Repeat exactly the lines that run from the one containing "neck: (381, 193)" to the end of the data, and leave out all others.

Start of GIVEN RECORDS

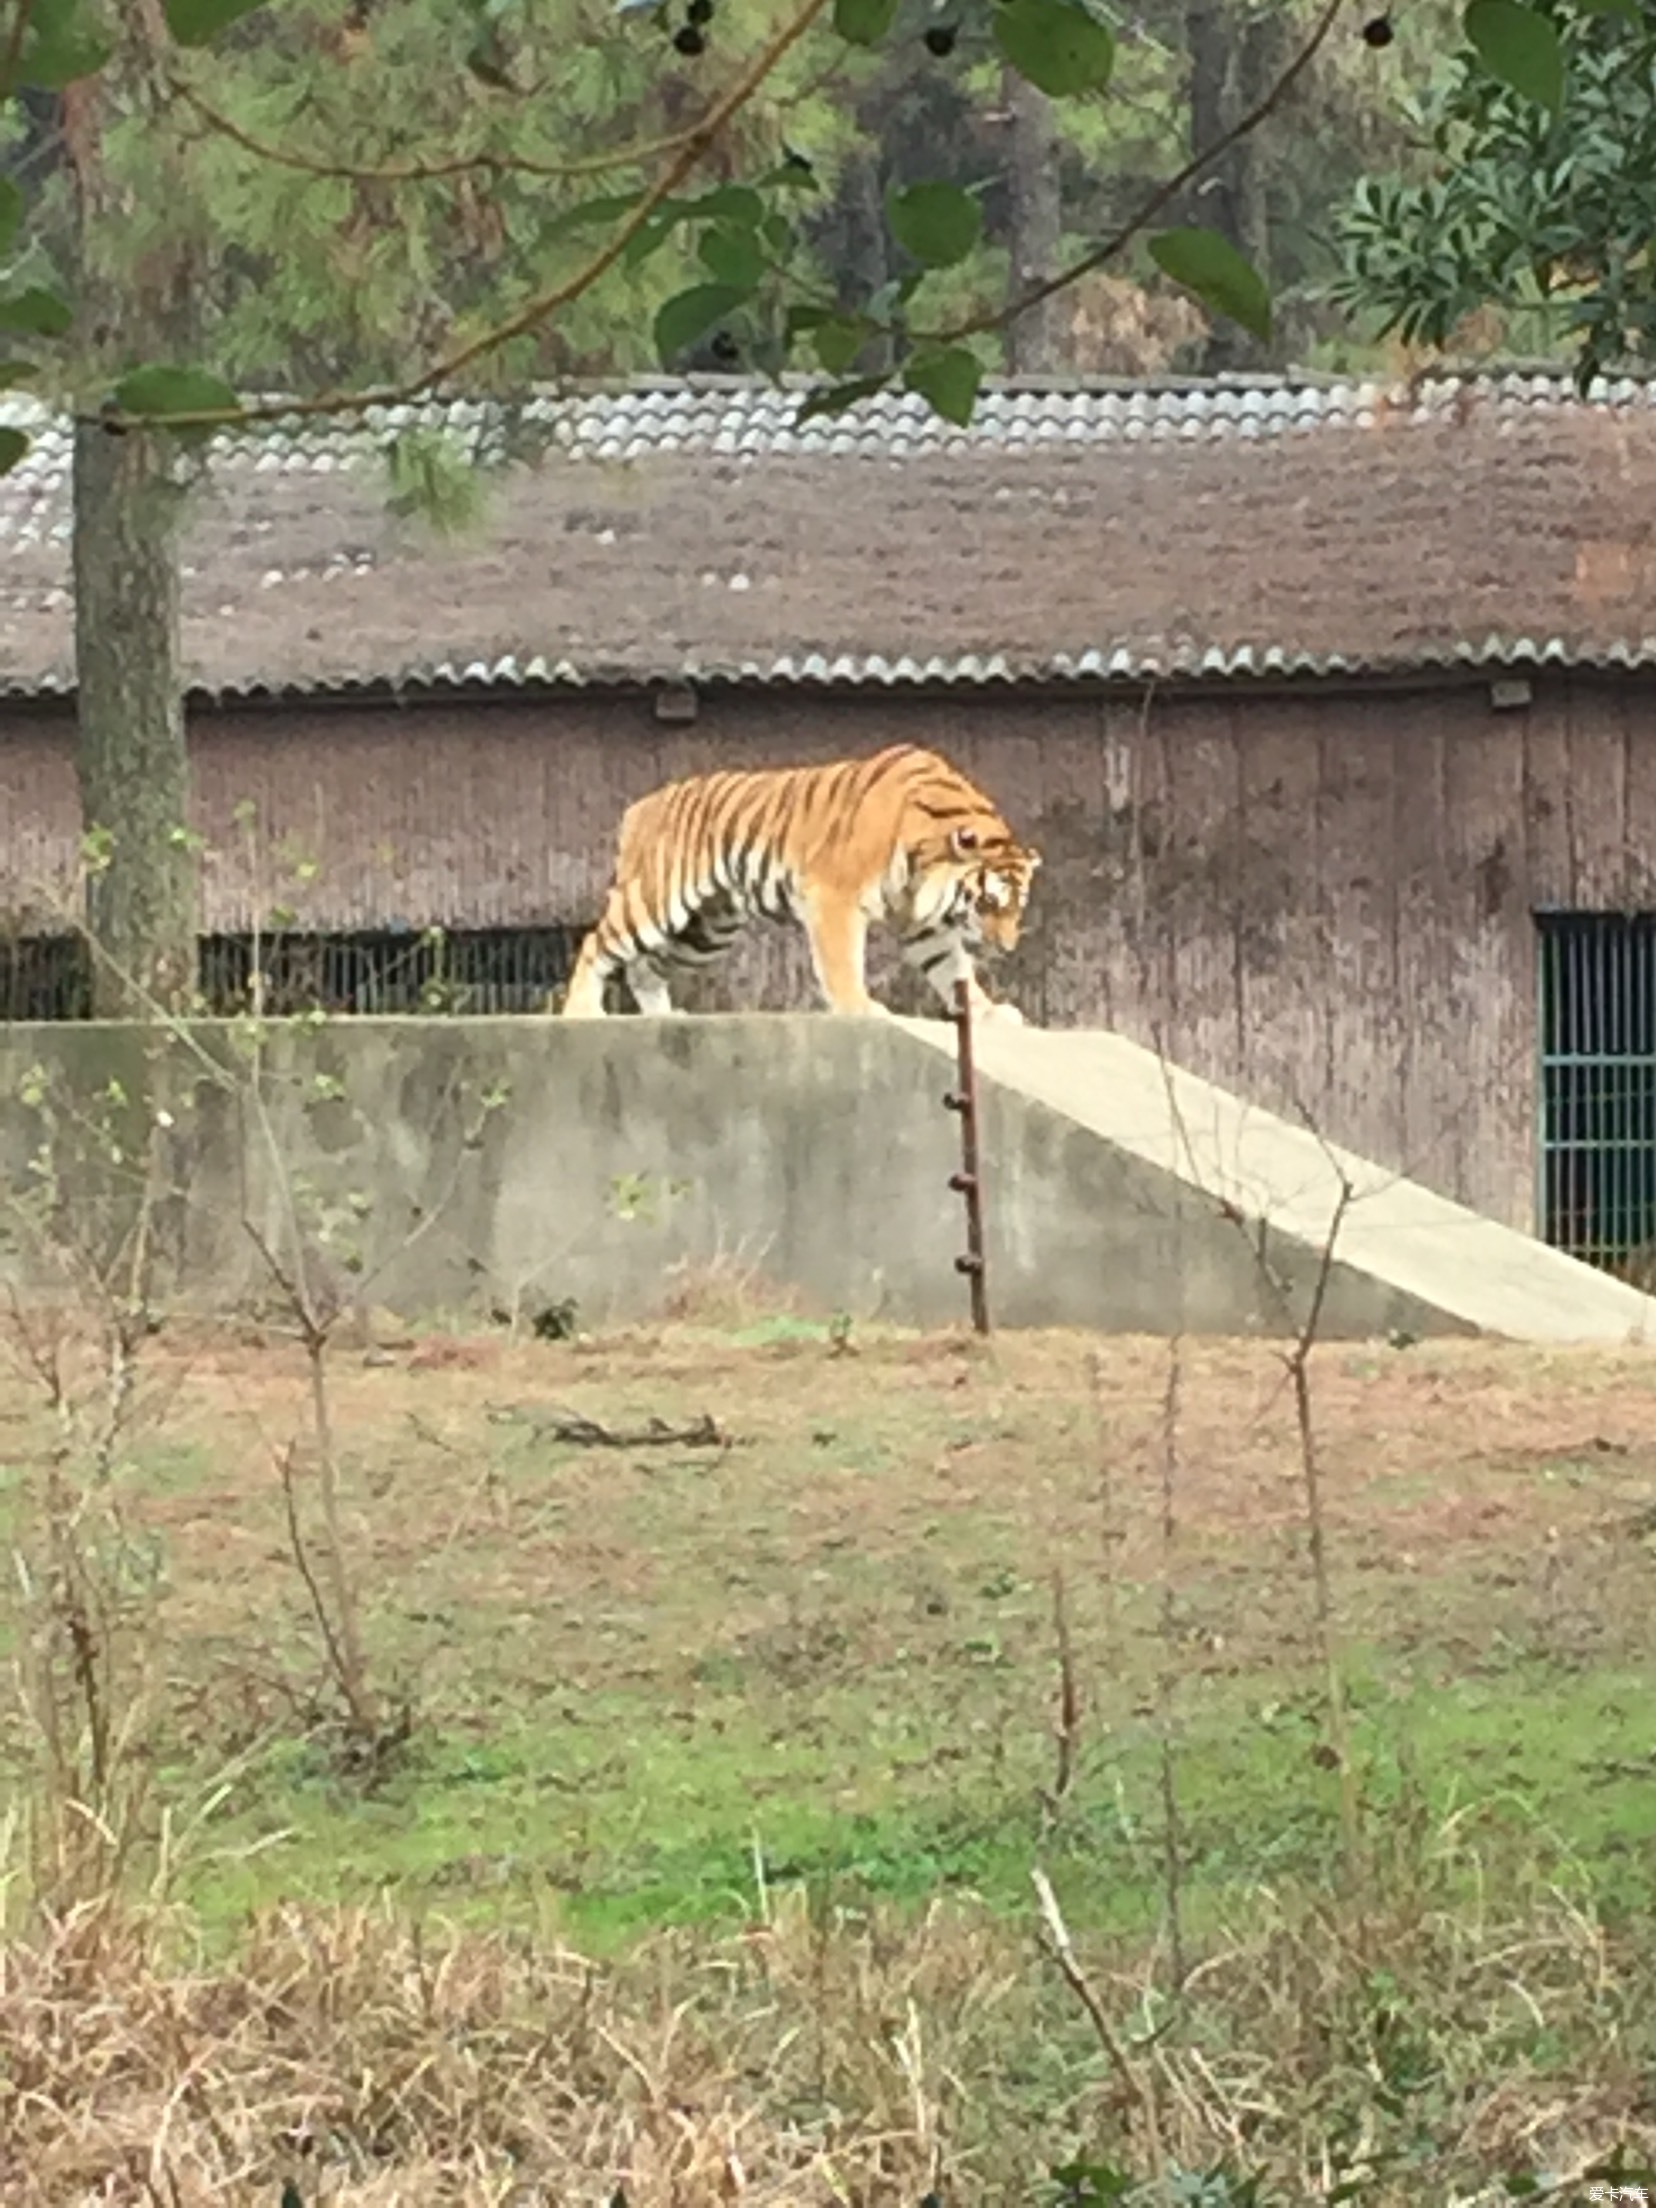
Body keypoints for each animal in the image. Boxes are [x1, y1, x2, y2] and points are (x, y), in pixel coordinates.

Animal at [565, 737, 1042, 1020]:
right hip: (656, 898)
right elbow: (842, 962)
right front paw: (860, 1007)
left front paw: (988, 1012)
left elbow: (955, 971)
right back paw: (580, 1012)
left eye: (1017, 908)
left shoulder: (925, 925)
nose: (1006, 947)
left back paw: (664, 1017)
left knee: (645, 966)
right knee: (595, 943)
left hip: (707, 931)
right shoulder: (835, 897)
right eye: (989, 903)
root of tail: (639, 806)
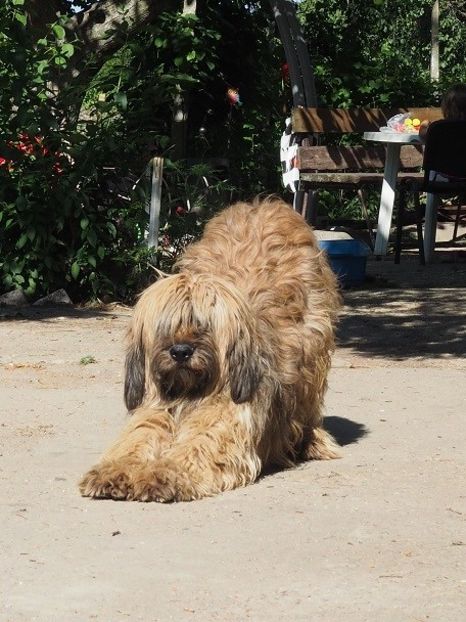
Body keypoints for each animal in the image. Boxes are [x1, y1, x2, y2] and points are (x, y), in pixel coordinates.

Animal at [79, 197, 342, 504]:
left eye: (204, 326)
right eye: (167, 326)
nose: (181, 352)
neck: (189, 394)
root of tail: (265, 203)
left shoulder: (225, 420)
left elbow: (198, 448)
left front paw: (163, 473)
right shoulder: (155, 411)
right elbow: (137, 437)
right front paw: (114, 470)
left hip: (314, 348)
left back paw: (311, 440)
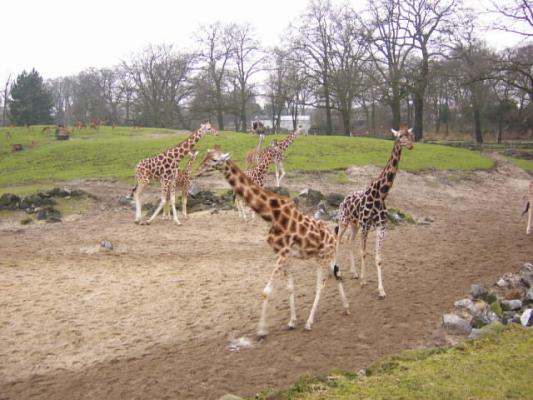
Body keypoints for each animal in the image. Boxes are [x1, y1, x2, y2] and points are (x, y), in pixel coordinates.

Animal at [195, 145, 350, 340]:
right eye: (206, 155)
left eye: (215, 160)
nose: (198, 171)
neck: (271, 215)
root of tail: (333, 236)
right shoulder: (284, 254)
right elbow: (290, 287)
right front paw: (291, 322)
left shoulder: (283, 253)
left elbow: (266, 291)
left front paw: (261, 331)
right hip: (325, 256)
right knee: (337, 273)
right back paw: (346, 308)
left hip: (323, 257)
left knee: (321, 285)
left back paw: (309, 322)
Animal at [334, 126, 414, 298]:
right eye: (400, 136)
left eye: (411, 135)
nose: (411, 145)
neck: (381, 193)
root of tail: (343, 200)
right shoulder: (366, 225)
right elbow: (363, 252)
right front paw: (364, 281)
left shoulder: (380, 226)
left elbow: (378, 257)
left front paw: (381, 290)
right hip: (344, 221)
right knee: (337, 240)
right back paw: (338, 271)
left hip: (354, 224)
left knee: (349, 240)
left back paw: (354, 272)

End of GIVEN RECORDS

**TASK OUTPUT**
neck: (381, 193)
root of tail: (343, 200)
right shoulder: (366, 225)
right elbow: (363, 252)
right front paw: (364, 281)
left shoulder: (380, 226)
left elbow: (378, 257)
left front paw: (381, 290)
right hip: (344, 221)
right knee: (337, 240)
right back paw: (338, 271)
left hip: (354, 224)
left knee: (349, 240)
left back paw: (354, 272)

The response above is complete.